Что можно сказать о самом рассказчике? Он явно принадлежит к той категории людей, которую позднее стали называть романтическим словом «викинги»; в гомеровские же времена для ее обозначения употреблялся более приземленный, но также достаточно точный термин «разбойники» («»).Отметим, однако, что Одиссею, при всех его соответствующих профессиональных качествах, присуща и некая душевная тонкость: перед тем как отплыть, он трижды окликает по имени каждого из погибших товарищей – то есть, сокрушаясь о невозможности похоронить их тела, он пытается, по крайней мере, призвать с собою их души. Так все они вместе и отплывают; и если бы не Зевс, который поднял северный ветер, уже недели через две представилась бы им долгожданная возможность «вволю попировать» на Итаке. Но Малейский мыс обогнуть не удалось, «занесло куда-то за Киферу» – и на этом, собственно, реальная география «странствий» заканчивается.
Девять дней нас носило ветрами, на десятый прибило к земле лотофагов, что питаются цветами ( ). У этих цветов есть такая особенность, что всякий, кто их поест, забывает, откуда явился, куда плывет – да и желанье куда-нибудь плыть у него пропадает. Только жует и жует лотос, словно корова.
Описанная здесь «страна забвения», как мы отметили выше, не относится к области реальной географии, и попытки рассматривать ее в этом ключе едва ли окажутся плодотворными. На наш взгляд, уместнее было бы понимать страну лотофагов как метафорическое обозначение «страны смерти», тем более что в древности понятия «смерти» и «забвения» естественным образом связывались (в качестве примера можно упомянуть хотя бы всем известную Лету, нормально и законно принадлежащую именно загробному миру).
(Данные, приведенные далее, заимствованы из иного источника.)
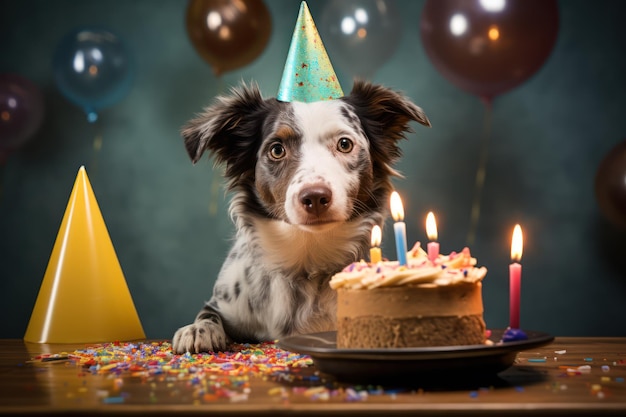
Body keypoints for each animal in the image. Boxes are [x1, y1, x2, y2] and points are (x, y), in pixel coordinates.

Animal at [169, 79, 428, 352]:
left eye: (345, 144)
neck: (306, 259)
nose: (315, 197)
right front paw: (198, 330)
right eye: (276, 149)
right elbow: (208, 314)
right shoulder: (222, 304)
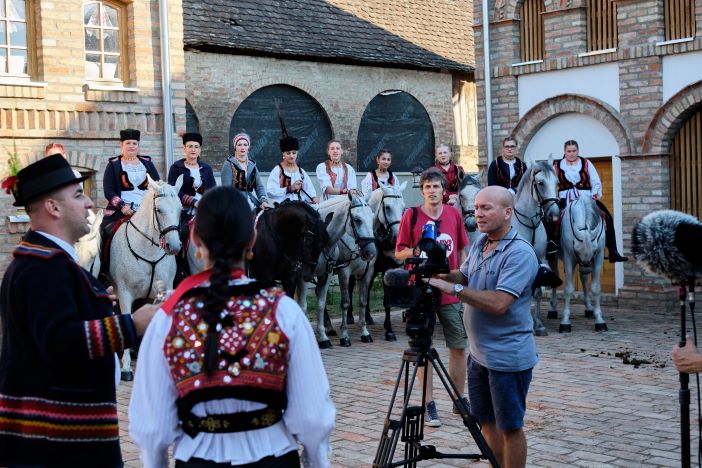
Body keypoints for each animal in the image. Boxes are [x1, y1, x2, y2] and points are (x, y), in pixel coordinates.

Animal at [512, 161, 560, 336]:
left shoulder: (540, 258)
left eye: (557, 182)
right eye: (540, 183)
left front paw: (538, 324)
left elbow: (538, 291)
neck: (529, 223)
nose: (554, 215)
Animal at [552, 196, 608, 334]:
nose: (587, 268)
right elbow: (568, 289)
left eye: (594, 250)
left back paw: (588, 308)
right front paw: (565, 322)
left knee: (583, 279)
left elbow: (596, 288)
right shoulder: (569, 257)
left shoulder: (598, 257)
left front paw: (599, 320)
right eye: (576, 251)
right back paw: (553, 309)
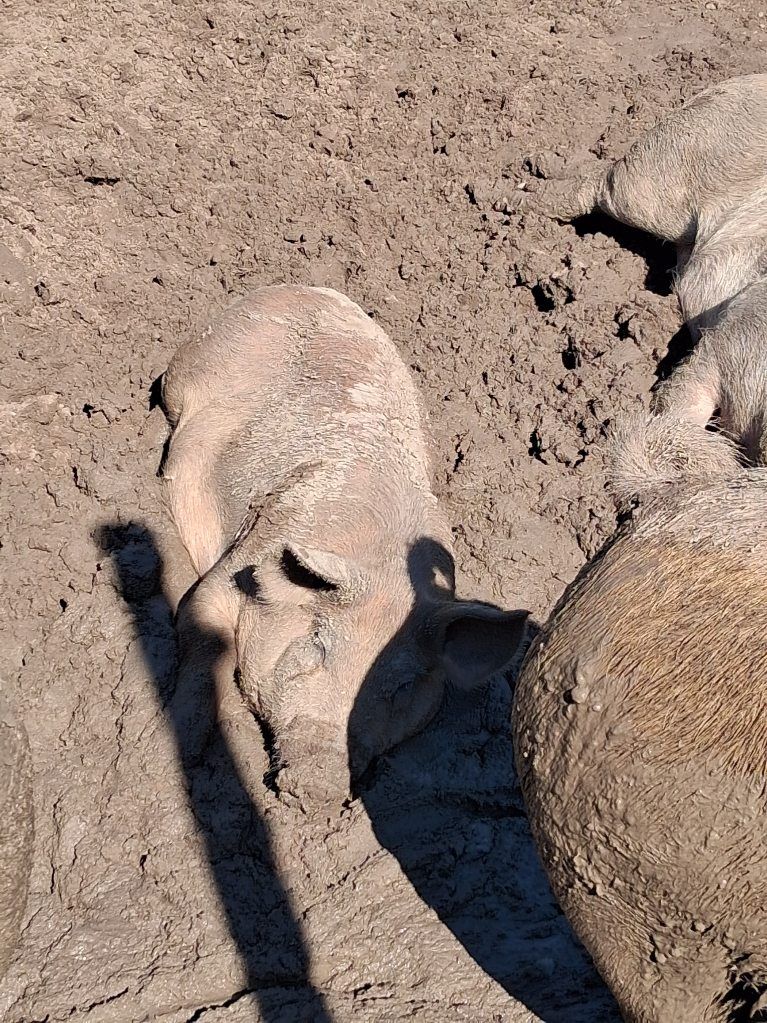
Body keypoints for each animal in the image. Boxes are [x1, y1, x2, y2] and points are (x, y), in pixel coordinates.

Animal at [158, 285, 527, 799]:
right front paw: (180, 753)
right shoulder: (236, 565)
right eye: (317, 646)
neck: (380, 559)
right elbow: (199, 635)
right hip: (187, 370)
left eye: (400, 688)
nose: (321, 781)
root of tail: (301, 288)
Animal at [531, 74, 767, 462]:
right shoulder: (730, 337)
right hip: (670, 165)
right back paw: (510, 194)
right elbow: (681, 398)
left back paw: (538, 163)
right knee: (605, 183)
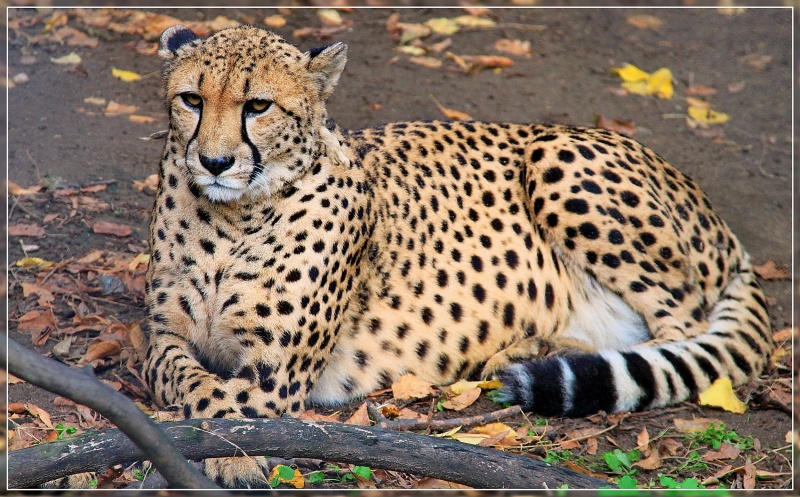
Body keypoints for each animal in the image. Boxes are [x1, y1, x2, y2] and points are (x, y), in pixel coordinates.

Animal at [142, 24, 773, 488]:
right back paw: (535, 350)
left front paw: (228, 451)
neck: (233, 217)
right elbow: (179, 377)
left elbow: (227, 401)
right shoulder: (161, 336)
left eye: (258, 106)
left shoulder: (273, 372)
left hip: (557, 154)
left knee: (681, 330)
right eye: (191, 99)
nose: (214, 162)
Отметим, однако, следующий принципиально важный момент, уже вводящий нас в круг «мифологии богини» несмотря на то, что некоторые из товарищей Одиссея проявили неосторожность и попробовали-таки лотоса, путешествие для них на этом отнюдь не прекратилось, – Одиссей силой загнал их на корабль и привязал к скамьям, невзирая на все их сопротивление и даже «слезы». То есть – если перевести мифологические образы на язык понятий – «забвение» и «смерть» не являются абсолютным препятствием для дальнейшего «движения» и, следовательно, жизни; в связи с этим хотелось бы еще раз повторить фразу, сказанную выше в ином, но типологически близком контексте: «так все они вместе и отплывают».
Внимательный, а тем более знакомый с оригиналом читатель, разумеется, не преминет заметить в нашем переводе отсутствующую в тексте «Одиссеи» фразу: «Только жует и жует лотос, словно корова». Это выглядит, разумеется, как эксцентричная вольность, однако идея, которую мы пытались наглядно выразить таким способом, вовсе не «эксцентрична». Заметим, что гомеровский «лотос» отнюдь не является «лотосом» в современном понимании слова. Согласно словарю Вейсмана, «лотосом» у Гомера называется разновидность клевера; в любом случае, из четвертой песни «Одиссеи» очевидно следует, что «лотос» – вполне привычное для греков растение, являющееся, наряду с ячменем, излюбленным кормом домашнего скота. Отождествить лотос четвертой песни с лотосом, которым угощают лотофаги, мешает отсутствие видимых связей между клевером и забвением; однако в дальнейшем мы попытаемся показать, почему подобное отождествление в принципе допустимо.